→ **Your instructions**
For each record below, turn its text into a JSON list of strings with one string per line. Leave out blank lines.

Dataset items:
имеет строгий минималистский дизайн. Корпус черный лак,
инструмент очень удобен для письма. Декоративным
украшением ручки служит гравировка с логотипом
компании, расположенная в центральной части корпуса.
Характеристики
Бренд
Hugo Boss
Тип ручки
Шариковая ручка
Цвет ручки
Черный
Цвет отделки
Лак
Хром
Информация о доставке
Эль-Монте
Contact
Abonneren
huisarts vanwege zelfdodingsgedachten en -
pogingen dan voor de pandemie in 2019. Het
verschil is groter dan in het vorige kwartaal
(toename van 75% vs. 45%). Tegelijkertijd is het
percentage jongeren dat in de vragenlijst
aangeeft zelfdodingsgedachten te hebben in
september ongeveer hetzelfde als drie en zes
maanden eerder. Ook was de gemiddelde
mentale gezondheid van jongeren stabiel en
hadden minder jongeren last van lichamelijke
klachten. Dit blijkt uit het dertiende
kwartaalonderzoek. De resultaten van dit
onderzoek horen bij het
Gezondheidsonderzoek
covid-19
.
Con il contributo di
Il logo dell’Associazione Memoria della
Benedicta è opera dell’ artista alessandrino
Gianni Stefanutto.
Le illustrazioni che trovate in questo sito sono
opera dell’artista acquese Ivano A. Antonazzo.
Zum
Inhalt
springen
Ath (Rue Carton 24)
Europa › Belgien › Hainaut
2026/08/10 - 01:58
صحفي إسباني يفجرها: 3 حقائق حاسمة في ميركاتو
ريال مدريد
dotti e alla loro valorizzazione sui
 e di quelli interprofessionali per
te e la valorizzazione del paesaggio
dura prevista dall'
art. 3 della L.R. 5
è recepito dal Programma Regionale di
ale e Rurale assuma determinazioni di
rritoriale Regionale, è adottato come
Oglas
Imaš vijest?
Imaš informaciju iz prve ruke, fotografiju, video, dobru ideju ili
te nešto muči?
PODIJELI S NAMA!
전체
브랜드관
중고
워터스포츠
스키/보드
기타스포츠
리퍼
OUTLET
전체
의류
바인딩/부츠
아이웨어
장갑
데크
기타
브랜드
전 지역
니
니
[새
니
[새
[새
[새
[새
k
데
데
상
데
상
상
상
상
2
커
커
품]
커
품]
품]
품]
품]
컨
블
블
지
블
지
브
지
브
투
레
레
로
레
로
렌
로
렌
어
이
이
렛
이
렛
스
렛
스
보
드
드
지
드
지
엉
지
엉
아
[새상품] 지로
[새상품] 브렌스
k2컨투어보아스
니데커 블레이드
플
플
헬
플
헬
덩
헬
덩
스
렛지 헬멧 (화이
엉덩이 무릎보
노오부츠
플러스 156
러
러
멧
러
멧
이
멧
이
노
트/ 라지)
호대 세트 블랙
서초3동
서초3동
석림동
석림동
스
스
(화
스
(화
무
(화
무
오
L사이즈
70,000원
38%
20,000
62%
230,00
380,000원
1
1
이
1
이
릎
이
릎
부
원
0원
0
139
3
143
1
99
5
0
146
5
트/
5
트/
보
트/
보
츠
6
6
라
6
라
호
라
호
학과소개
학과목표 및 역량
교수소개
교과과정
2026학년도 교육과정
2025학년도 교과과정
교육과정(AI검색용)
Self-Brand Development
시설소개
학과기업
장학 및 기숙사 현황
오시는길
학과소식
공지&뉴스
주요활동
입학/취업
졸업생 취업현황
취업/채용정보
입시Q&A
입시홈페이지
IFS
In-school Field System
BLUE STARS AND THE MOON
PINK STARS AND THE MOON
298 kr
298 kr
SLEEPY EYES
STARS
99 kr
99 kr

→ **Solution**
[
  "имеет строгий минималистский дизайн. Корпус черный лак,",
  "инструмент очень удобен для письма. Декоративным",
  "украшением ручки служит гравировка с логотипом",
  "компании, расположенная в центральной части корпуса.",
  "Характеристики",
  "Бренд",
  "Hugo Boss",
  "Тип ручки",
  "Шариковая ручка",
  "Цвет ручки",
  "Черный",
  "Цвет отделки",
  "Лак",
  "Хром",
  "Информация о доставке",
  "Эль-Монте",
  "Contact",
  "Abonneren",
  "huisarts vanwege zelfdodingsgedachten en -",
  "pogingen dan voor de pandemie in 2019. Het",
  "verschil is groter dan in het vorige kwartaal",
  "(toename van 75% vs. 45%). Tegelijkertijd is het",
  "percentage jongeren dat in de vragenlijst",
  "aangeeft zelfdodingsgedachten te hebben in",
  "september ongeveer hetzelfde als drie en zes",
  "maanden eerder. Ook was de gemiddelde",
  "mentale gezondheid van jongeren stabiel en",
  "hadden minder jongeren last van lichamelijke",
  "klachten. Dit blijkt uit het dertiende",
  "kwartaalonderzoek. De resultaten van dit",
  "onderzoek horen bij het",
  "Gezondheidsonderzoek",
  "covid-19",
  ".",
  "Con il contributo di",
  "Il logo dell’Associazione Memoria della",
  "Benedicta è opera dell’ artista alessandrino",
  "Gianni Stefanutto.",
  "Le illustrazioni che trovate in questo sito sono",
  "opera dell’artista acquese Ivano A. Antonazzo.",
  "Zum",
  "Inhalt",
  "springen",
  "Ath (Rue Carton 24)",
  "Europa › Belgien › Hainaut",
  "2026/08/10 - 01:58",
  "صحفي إسباني يفجرها: 3 حقائق حاسمة في ميركاتو",
  "ريال مدريد",
  "dotti e alla loro valorizzazione sui",
  " e di quelli interprofessionali per",
  "te e la valorizzazione del paesaggio",
  "dura prevista dall'",
  "art. 3 della L.R. 5",
  "è recepito dal Programma Regionale di",
  "ale e Rurale assuma determinazioni di",
  "rritoriale Regionale, è adottato come",
  "Oglas",
  "Imaš vijest?",
  "Imaš informaciju iz prve ruke, fotografiju, video, dobru ideju ili",
  "te nešto muči?",
  "PODIJELI S NAMA!",
  "전체",
  "브랜드관",
  "중고",
  "워터스포츠",
  "스키/보드",
  "기타스포츠",
  "리퍼",
  "OUTLET",
  "전체",
  "의류",
  "바인딩/부츠",
  "아이웨어",
  "장갑",
  "데크",
  "기타",
  "브랜드",
  "전 지역",
  "니",
  "니",
  "[새",
  "니",
  "[새",
  "[새",
  "[새",
  "[새",
  "k",
  "데",
  "데",
  "상",
  "데",
  "상",
  "상",
  "상",
  "상",
  "2",
  "커",
  "커",
  "품]",
  "커",
  "품]",
  "품]",
  "품]",
  "품]",
  "컨",
  "블",
  "블",
  "지",
  "블",
  "지",
  "브",
  "지",
  "브",
  "투",
  "레",
  "레",
  "로",
  "레",
  "로",
  "렌",
  "로",
  "렌",
  "어",
  "이",
  "이",
  "렛",
  "이",
  "렛",
  "스",
  "렛",
  "스",
  "보",
  "드",
  "드",
  "지",
  "드",
  "지",
  "엉",
  "지",
  "엉",
  "아",
  "[새상품] 지로",
  "[새상품] 브렌스",
  "k2컨투어보아스",
  "니데커 블레이드",
  "플",
  "플",
  "헬",
  "플",
  "헬",
  "덩",
  "헬",
  "덩",
  "스",
  "렛지 헬멧 (화이",
  "엉덩이 무릎보",
  "노오부츠",
  "플러스 156",
  "러",
  "러",
  "멧",
  "러",
  "멧",
  "이",
  "멧",
  "이",
  "노",
  "트/ 라지)",
  "호대 세트 블랙",
  "서초3동",
  "서초3동",
  "석림동",
  "석림동",
  "스",
  "스",
  "(화",
  "스",
  "(화",
  "무",
  "(화",
  "무",
  "오",
  "L사이즈",
  "70,000원",
  "38%",
  "20,000",
  "62%",
  "230,00",
  "380,000원",
  "1",
  "1",
  "이",
  "1",
  "이",
  "릎",
  "이",
  "릎",
  "부",
  "원",
  "0원",
  "0",
  "139",
  "3",
  "143",
  "1",
  "99",
  "5",
  "0",
  "146",
  "5",
  "트/",
  "5",
  "트/",
  "보",
  "트/",
  "보",
  "츠",
  "6",
  "6",
  "라",
  "6",
  "라",
  "호",
  "라",
  "호",
  "학과소개",
  "학과목표 및 역량",
  "교수소개",
  "교과과정",
  "2026학년도 교육과정",
  "2025학년도 교과과정",
  "교육과정(AI검색용)",
  "Self-Brand Development",
  "시설소개",
  "학과기업",
  "장학 및 기숙사 현황",
  "오시는길",
  "학과소식",
  "공지&뉴스",
  "주요활동",
  "입학/취업",
  "졸업생 취업현황",
  "취업/채용정보",
  "입시Q&A",
  "입시홈페이지",
  "IFS",
  "In-school Field System",
  "BLUE STARS AND THE MOON",
  "PINK STARS AND THE MOON",
  "298 kr",
  "298 kr",
  "SLEEPY EYES",
  "STARS",
  "99 kr",
  "99 kr"
]